Wednesday, July 27, 2011

Why words?

Today, as Helena and I walked to the beach, she bow-wowed at every dog we saw, meowed at every cat, and even tried a neigh at the horse tied up in the wetlands by the dunes.  She makes the same sounds when she sees animals in her picture books: a couple of posts ago, I suggested that she is naming the animals in a kind of onomotopeia, but today as she and I talked, I reconsidered.

One of Helena's favorite videos right now is a Italian song about the sounds animals make: Il croccodrillo como fa?, and she loves another video that just shows animals and the sounds they make... What's interesting, though, is to watch how she gets scared at the sound of certain animals: yes, the crocodile, but also the cicada and the certain birds.  And as she and I talked as we walked to the beach today, I realized that (at least in the videos), she never gets scared by the animals whose sounds she knows how to make.
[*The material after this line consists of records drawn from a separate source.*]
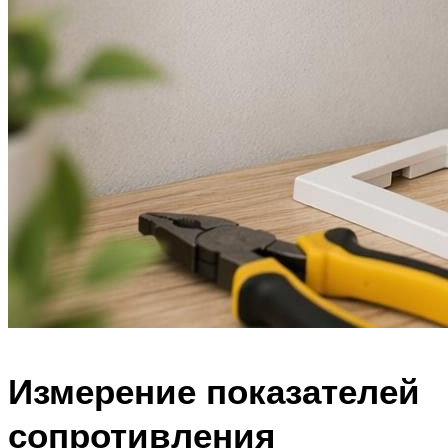
Измерение показателей
сопротивления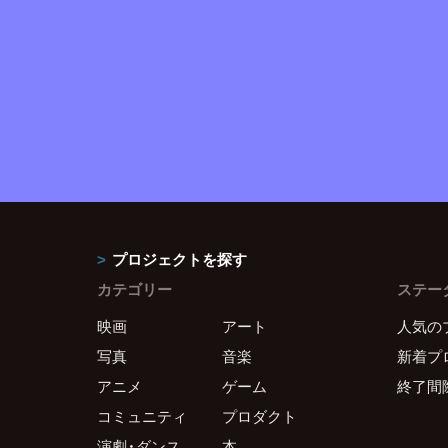
プロジェクトを探す
カテゴリー
ステー
映画
アート
人気の
写真
音楽
新着プ
アニメ
ゲーム
終了間
コミュニティ
プロダクト
演劇・ダンス
本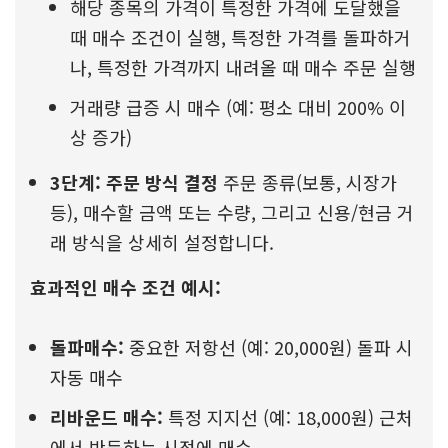
해당 종목의 가격이 특정한 가격에 도달했을
때 매수 조건이 실행, 특정한 가격를 돌파하거
나, 특정한 가격까지 내려올 때 매수 주문 실행
거래량 급증 시 매수 (예: 평소 대비 200% 이
상 증가)
3단계: 주문 방식 결정
주문 종류(보통, 시장가
등), 매수할 금액 또는 수량, 그리고 신용/현금 거
래 방식을 상세히 설정합니다.
효과적인 매수 조건 예시:
돌파매수:
중요한 저항선 (예: 20,000원) 돌파 시
자동 매수
리바운드 매수:
특정 지지선 (예: 18,000원) 근처
에서 반등하는 시점에 매수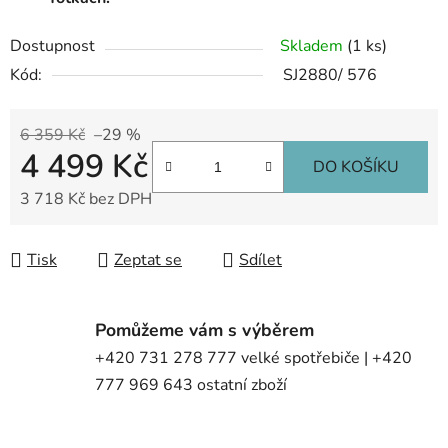
Dostupnost
Skladem
(1 ks)
Kód:
SJ2880/ 576
6 359 Kč
–29 %
4 499 Kč
DO KOŠÍKU
3 718 Kč bez DPH
Měrná cena:
Tisk
Zeptat se
Sdílet
Pomůžeme vám s výběrem
+420 731 278 777 velké spotřebiče | +420
777 969 643 ostatní zboží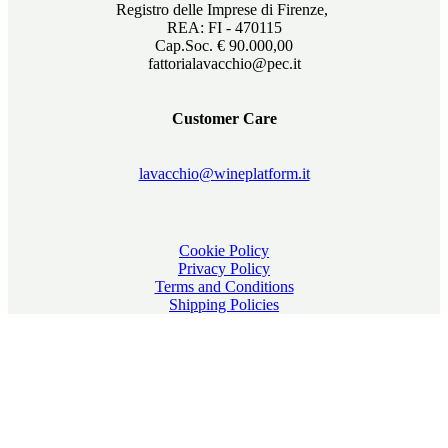
Registro delle Imprese di Firenze,
REA: FI - 470115
Cap.Soc. € 90.000,00
fattorialavacchio@pec.it
Customer Care
lavacchio@wineplatform.it
Cookie Policy
Privacy Policy
Terms and Conditions
Shipping Policies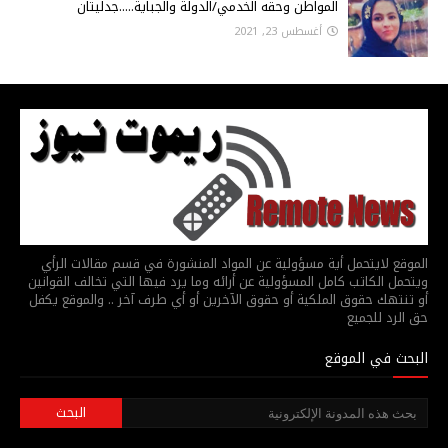
المواطن وحقه الخدمي/الدولة والجباية.....جدليتان
أغسطس 23, 2021
الموقع لايتحمل أية مسؤولية عن المواد المنشورة في قسم مقالات الرأي
ويتحمل الكاتب كامل المسؤولية عن أرائه وما يرد فيها التي تخالف القوانين
أو تنتهك حقوق الملكية أو حقوق الآخرين أو أي طرف آخر .. والموقع يكفل
حق الرد للجميع
البحث في الموقع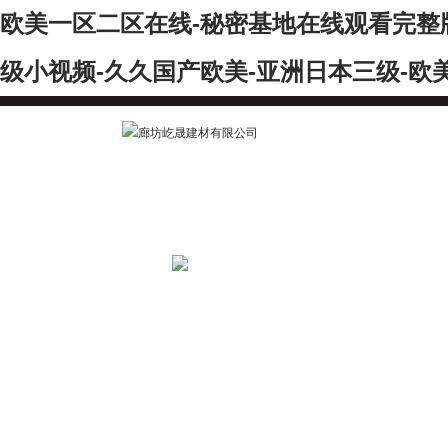
欧美一区二区在线-秘密基地在线观看完整版
级小视频-久久国产欧美-亚洲日本三级-欧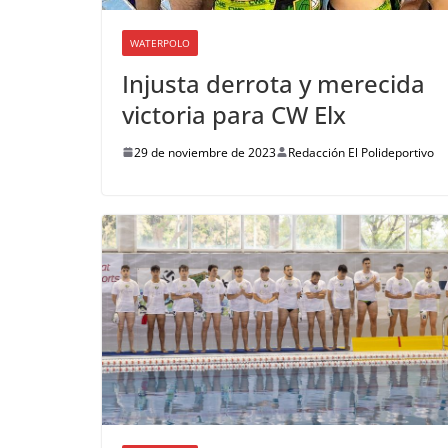
WATERPOLO
Injusta derrota y merecida
victoria para CW Elx
29 de noviembre de 2023
Redacción El Polideportivo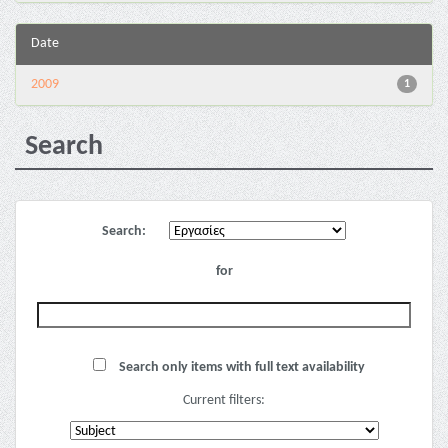
Date
2009
1
Search
Search:
for
Search only items with full text availability
Current filters:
In the history of the West, at least since the Greeks, the role of language is to represent: words refer to things, and we judge their truth based on whether or not they reflect what's there in the world truly.  And though it might seem that Helena uses "bow-wow" to refer to a dog, honestly I don't think that's what she is doing.  I think there is something much more complicated and interesting going on here.

According to Eduardo Viveiros de Castro, while European epistemology (the science of how we know what we know) is based on ideas of reference and signification, Amazonian Indians see truth not as representation, but as a shift in perspective.  The shaman doesn't know the jaguar by studying it from outside, but by learning to look through the eyes of the jaguar.  One of the techniques that Amazonian shamans use to see through the eyes of the other is sound: one tribe will "steal" the songs of another and then sing them to try to understand the perspective of their enemy (in Araweté, strikingly, the word for "enemy" literally translates as "future music".).
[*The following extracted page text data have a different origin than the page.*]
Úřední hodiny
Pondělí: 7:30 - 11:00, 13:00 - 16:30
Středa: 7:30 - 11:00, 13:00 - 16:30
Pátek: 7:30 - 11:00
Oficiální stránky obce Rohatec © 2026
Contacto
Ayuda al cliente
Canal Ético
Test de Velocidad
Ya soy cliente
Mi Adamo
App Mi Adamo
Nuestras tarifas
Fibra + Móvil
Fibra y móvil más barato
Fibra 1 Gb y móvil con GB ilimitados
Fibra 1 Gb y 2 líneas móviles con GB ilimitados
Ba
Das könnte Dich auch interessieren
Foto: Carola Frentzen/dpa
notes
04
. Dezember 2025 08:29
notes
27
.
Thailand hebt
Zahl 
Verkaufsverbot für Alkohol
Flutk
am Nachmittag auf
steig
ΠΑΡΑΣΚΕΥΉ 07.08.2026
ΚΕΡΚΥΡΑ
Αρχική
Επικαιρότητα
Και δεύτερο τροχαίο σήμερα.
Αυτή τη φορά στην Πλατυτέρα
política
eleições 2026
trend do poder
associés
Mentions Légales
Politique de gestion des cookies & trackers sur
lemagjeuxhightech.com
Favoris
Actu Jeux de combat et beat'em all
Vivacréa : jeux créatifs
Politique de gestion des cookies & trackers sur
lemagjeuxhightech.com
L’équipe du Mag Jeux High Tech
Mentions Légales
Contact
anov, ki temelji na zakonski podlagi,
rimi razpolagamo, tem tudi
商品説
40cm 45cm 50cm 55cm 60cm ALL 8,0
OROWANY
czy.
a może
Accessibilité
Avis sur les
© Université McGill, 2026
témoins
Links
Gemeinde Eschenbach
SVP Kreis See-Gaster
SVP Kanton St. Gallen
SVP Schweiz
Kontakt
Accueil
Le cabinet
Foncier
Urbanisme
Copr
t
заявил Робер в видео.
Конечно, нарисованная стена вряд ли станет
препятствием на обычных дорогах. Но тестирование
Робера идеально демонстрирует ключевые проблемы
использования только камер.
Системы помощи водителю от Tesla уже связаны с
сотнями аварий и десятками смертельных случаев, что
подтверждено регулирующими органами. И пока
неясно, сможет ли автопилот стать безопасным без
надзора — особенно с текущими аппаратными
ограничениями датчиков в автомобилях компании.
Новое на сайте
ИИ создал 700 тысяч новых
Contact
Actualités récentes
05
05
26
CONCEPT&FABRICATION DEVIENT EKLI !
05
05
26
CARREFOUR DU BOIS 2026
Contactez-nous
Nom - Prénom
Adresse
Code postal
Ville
Let's add another element here: understanding is one way to overcome our fear.  Just giving a thing a name can help, but the better we understand the motivations, the experience, the perspective of what frightens us, the less we fear it.

 I wonder, then, if Helena Iara making the sound of animals that scare her, isn't living out the Guaraní heritage of her middle name.  Helena used to be fascinated and terrified by dogs, but since she has learned to say "bow-wow," both naming them and putting their voice in her mouth, the terror has subsided.  She makes a sound, incarnates their perspective (even if in a very superficial way), and comes to fear them less.

If she's really doing this, she's pretty darn clever.